Per caso mi sono imbattuto su un vostro articolo del 7 maggio scorso, dal titolo “La chiesa Madonna della Sicilia sarà del comune” in cui si affermava che forse (“non lo sapremo mai” conclude l’articolista) se la proprietà del terreno fosse stata della parrocchia il presidente della regione avrebbe dato una deroga al vincolo di inedificabilità assoluta dei 150 metri dalla battigia. Mi sento in dovere, dato che Padre Giuseppe Passamonte purtroppo non può e per l’affetto che ancora mi lega a lui, di precisare alcune cose.

L’impostazione dell’articolo è abbastanza condivisibile. Ma quando si parla della possibilità di intestare la donazione del terreno alla Parrocchia ritengo che sia necessario chiarire bene. Se il terreno fosse stato di proprietà della Parrocchia la Curia Arcivescovile certamente non avrebbe mai, e sottolineo mai, costruito o permesso di costruire una chiesa senza tutte le autorizzazioni previste dalla normativa vigente. La Curia, ovviamente, non può costruire una Chiesa abusivamente, e la Parrocchia, (tutte le parrocchie), dipende dalla Curia. A maggior ragione dopo la costruzione della Chiesa il terreno non poteva essere donato alla Parrocchia perché, in esso, sorgeva, appunto, una costruzione abusiva.

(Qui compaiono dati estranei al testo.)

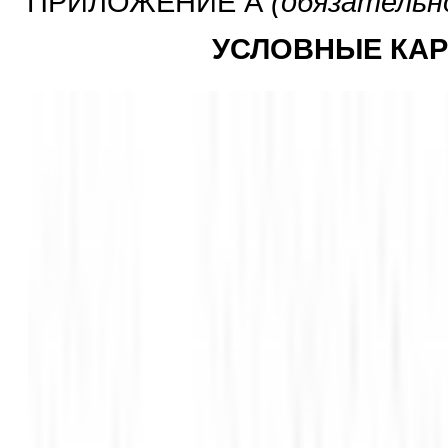
ПРИЛОЖЕНИЕ А
(обязательн
УСЛОВНЫЕ КАР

In sostanza sappiamo con certezza che l’unica possibilità che aveva padre Passamonte per costruire la Chiesa, era quella di tenere per sé la proprietà del terreno nella speranza, poi rimasta delusa, che poi a cose finite sarebbe intervenuta una sanatoria. Chi ha i capelli bianchi come me ricorderà sicuramente che in quegli anni si discuteva tra i politici locali della istituzione di “Ficarazzi Marina” che avrebbe permesso di riconoscere e sanare tutte le costruzioni sul lungomare. Come siamo altrettanto sicuri che se il terreno fosse stato donato direttamente alla Parrocchia la Chiesa oggi semplicemente non ci sarebbe stata perché nessun ente religioso l’avrebbe potuta costruire abusivamente. Scelse lui di rischiare per sé stesso, come un qualunque privato cittadino che compie un abuso edilizio. Ora questa consapevolezza, ricordo bene perché me lo disse, l’aveva anche il buon padre Passamonte che avendo come unico obiettivo l’edificazione della chiesa scelse, per questo motivo (e solo per questo motivo), di tenere per sé la proprietà del terreno.

Ma, a scanso di equivoci, sottolineo il fatto che stiamo parlando di una Chiesa, cioè un luogo di culto che, in ultima analisi, (Curia Arcivescovile o Comune di Ficarazzi non fa molta differenza) appartiene di fatto ad una comunità, la nostra comunità. Altri, sono sicuro non voi di Ficarazzi.eu, forse credono che sia una villa con piscina o una casa per le vacanze oppure qualcosa che generi reddito. Chi ha conosciuto come me padre Passamonte ed il suo stile di vita sa bene che case di villeggiatura o altri beni non gli interessavano. Sa bene che l’unica cosa che gli stava a cuore con quei suoi occhi sorridenti e gentili, era il bene dei suoi parrocchiani. Naturalmente si può discutere quanto si vuole circa il modo e l’opportunità di costruire la chiesa Madonna della Sicilia. Ma davanti alla sua statura morale, permettetemi di ricordarlo, giù il cappello.

Con affetto,

Gino Macchiarella

Ringraziamo Gino Macchiarella per aver inviato la lettera che volentieri abbiamo pubblicato.